A few things I've noticed about true crime writing, from reading too much of it and trying to understand why some of it stays with you.
The best true crime techniques have almost nothing to do with the crime itself. The crime is the reason people pick the book up. The writing is the reason they finish it. Most of the craft happens in the parts that don't involve blood or courtrooms or mug shots. It happens in how the writer renders a neighborhood, or a marriage, or the particular silence of a family that stopped talking about something decades ago.
Robert Kolker structured Lost Girls around the five women who were killed by the Long Island Serial Killer. He spent years interviewing their families, reconstructing their lives before they became headlines. The book barely mentions the killer. Kolker made a choice that most true crime writers won't make: he decided the victims were more interesting than the person who hurt them. And he was right.
Pacing in true crime works differently than in fiction. In a novel, you can build tension by withholding information. In true crime, the reader often already knows the outcome. The tension has to come from somewhere else. Usually it comes from understanding. You already know someone dies. What you don't know is how ordinary everything was the morning before.
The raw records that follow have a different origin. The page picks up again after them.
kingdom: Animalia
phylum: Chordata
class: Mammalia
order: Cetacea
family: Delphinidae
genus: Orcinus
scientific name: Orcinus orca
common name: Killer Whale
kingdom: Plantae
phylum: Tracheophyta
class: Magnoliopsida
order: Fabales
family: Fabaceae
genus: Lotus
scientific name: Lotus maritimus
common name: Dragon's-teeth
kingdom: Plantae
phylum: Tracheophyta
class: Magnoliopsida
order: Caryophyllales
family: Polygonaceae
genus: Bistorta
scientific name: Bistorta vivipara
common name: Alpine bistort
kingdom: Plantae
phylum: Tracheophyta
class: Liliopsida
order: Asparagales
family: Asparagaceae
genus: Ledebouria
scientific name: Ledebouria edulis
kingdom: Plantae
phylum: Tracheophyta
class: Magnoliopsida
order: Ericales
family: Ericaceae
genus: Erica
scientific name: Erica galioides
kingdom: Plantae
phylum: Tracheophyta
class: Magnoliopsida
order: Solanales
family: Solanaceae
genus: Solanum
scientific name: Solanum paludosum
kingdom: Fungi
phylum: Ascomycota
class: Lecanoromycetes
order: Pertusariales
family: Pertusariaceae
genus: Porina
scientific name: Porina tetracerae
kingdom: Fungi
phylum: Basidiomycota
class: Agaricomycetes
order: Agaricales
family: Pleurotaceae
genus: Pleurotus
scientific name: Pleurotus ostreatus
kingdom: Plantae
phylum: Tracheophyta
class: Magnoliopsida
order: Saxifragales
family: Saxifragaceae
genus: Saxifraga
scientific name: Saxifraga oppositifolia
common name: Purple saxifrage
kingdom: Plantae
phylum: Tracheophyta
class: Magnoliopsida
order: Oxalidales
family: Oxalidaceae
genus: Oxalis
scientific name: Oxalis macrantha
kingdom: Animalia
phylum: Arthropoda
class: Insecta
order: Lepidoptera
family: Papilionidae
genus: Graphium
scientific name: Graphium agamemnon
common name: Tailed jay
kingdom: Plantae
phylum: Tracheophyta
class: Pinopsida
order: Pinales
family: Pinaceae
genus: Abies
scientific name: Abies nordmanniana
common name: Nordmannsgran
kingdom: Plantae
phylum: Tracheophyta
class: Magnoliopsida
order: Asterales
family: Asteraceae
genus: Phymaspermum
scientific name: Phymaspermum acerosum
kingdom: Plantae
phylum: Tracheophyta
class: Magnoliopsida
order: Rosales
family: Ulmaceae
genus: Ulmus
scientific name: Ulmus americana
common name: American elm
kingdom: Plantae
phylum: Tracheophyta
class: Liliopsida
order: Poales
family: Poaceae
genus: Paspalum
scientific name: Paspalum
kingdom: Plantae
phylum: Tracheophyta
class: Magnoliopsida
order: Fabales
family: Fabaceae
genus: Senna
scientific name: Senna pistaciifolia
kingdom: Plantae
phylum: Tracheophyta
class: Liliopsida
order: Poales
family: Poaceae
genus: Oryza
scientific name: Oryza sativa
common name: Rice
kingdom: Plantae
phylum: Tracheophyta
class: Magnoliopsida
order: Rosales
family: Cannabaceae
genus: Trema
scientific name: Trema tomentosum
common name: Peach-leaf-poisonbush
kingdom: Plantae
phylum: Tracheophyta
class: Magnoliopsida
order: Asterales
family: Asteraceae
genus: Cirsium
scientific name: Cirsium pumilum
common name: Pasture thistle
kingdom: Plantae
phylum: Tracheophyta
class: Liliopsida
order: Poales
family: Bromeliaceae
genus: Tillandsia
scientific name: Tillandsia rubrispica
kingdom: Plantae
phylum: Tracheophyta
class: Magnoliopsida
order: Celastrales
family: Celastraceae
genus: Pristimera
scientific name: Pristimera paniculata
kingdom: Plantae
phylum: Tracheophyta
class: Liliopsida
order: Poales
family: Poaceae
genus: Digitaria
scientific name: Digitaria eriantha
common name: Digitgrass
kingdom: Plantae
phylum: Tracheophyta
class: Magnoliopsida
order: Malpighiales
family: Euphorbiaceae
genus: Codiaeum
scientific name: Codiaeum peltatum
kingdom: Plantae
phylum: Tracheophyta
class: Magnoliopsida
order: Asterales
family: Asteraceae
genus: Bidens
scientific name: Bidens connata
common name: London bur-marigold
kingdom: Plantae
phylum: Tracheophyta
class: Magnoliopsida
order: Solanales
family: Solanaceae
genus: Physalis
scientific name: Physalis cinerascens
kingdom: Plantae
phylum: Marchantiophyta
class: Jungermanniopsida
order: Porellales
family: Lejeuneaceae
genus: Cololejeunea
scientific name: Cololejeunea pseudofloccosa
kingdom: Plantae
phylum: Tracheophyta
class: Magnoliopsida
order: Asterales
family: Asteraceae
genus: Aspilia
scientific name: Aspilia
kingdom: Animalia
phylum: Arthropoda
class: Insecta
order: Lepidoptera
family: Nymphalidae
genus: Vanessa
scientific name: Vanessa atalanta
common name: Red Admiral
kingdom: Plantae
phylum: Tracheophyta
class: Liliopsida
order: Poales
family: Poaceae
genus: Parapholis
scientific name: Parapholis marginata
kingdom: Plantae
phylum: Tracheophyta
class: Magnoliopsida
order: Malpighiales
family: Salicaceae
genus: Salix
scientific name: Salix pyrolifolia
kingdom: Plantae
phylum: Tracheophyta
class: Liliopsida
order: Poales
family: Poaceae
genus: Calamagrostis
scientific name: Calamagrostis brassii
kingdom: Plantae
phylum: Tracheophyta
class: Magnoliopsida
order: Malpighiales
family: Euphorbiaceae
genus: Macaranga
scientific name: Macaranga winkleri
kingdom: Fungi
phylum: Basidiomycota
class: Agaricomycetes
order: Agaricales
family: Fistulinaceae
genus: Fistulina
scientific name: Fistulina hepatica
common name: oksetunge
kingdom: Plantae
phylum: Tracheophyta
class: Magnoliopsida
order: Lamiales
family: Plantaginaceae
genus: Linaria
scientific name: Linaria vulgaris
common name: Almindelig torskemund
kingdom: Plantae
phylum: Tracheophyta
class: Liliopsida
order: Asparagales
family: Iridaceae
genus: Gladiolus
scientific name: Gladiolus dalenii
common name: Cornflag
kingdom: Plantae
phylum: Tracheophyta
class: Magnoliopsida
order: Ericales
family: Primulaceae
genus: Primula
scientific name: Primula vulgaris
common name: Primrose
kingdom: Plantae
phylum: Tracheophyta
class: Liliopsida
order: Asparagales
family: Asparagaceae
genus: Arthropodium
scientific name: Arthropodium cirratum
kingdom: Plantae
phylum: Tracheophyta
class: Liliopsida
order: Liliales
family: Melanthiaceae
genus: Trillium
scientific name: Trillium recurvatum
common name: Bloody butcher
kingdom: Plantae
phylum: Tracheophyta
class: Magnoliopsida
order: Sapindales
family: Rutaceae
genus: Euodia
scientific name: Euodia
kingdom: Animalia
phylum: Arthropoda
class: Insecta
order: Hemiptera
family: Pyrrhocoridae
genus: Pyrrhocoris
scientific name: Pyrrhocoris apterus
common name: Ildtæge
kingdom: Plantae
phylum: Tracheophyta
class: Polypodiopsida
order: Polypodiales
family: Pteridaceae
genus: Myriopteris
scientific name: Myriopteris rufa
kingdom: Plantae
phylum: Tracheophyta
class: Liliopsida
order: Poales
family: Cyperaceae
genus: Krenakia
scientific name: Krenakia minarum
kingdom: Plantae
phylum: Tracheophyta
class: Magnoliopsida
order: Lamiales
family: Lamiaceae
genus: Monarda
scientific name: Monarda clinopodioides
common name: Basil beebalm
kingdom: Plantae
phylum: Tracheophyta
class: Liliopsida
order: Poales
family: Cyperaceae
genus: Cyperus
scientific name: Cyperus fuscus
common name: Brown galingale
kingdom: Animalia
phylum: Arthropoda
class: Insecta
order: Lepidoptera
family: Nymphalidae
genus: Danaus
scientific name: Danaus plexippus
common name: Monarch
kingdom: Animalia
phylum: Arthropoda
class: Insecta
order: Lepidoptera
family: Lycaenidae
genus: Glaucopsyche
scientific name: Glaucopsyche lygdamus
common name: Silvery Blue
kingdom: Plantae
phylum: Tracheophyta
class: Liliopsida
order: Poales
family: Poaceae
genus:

There's a version of true crime writing that treats real people like characters in a thriller. You can always tell when a writer is doing this because the descriptions get cinematic. The killer's eyes are "cold." The victim was "full of life." These are signs that the writer has stopped reporting and started performing.
Jon Krakauer does something in Under the Banner of Heaven that I think about often. He writes himself into the investigation. You can feel him forming opinions, changing his mind, getting angry at certain institutions. Most journalists are trained to stay invisible. Krakauer walks right into the frame. It makes the book feel less like a report and more like a conversation with someone who can't stop thinking about what he found.
One true crime writing tip that nobody frames as a tip: the research is the writing. In almost every strong true crime book I've read, you can feel the volume of material behind each paragraph. The sentences are lean, but the filing cabinet is enormous. The writer chose these three details out of three hundred. You can sense the weight of everything they left out.
Sarah Koenig said something during Serial that stuck with me. She was talking about the case against Adnan Syed, and she said, "I don't know if he did it. I really don't know." That admission did more work than any dramatic reveal could have. She let the uncertainty stand, and the audience leaned in further because of it, not in spite of it.
True crime that ages well almost always treats the legal system as a character in the story. Not a backdrop, not a setting. A character with motives and flaws and blind spots of its own.
I'm not entirely sure why the podcast format worked so well for true crime. Part of it is intimacy. A voice in your headphones feels closer than words on a page. But I think the bigger reason is that podcasts unfold over time and true crime is fundamentally a story about time, about what gets remembered and what gets lost and how long it takes for the truth to surface, if it surfaces at all.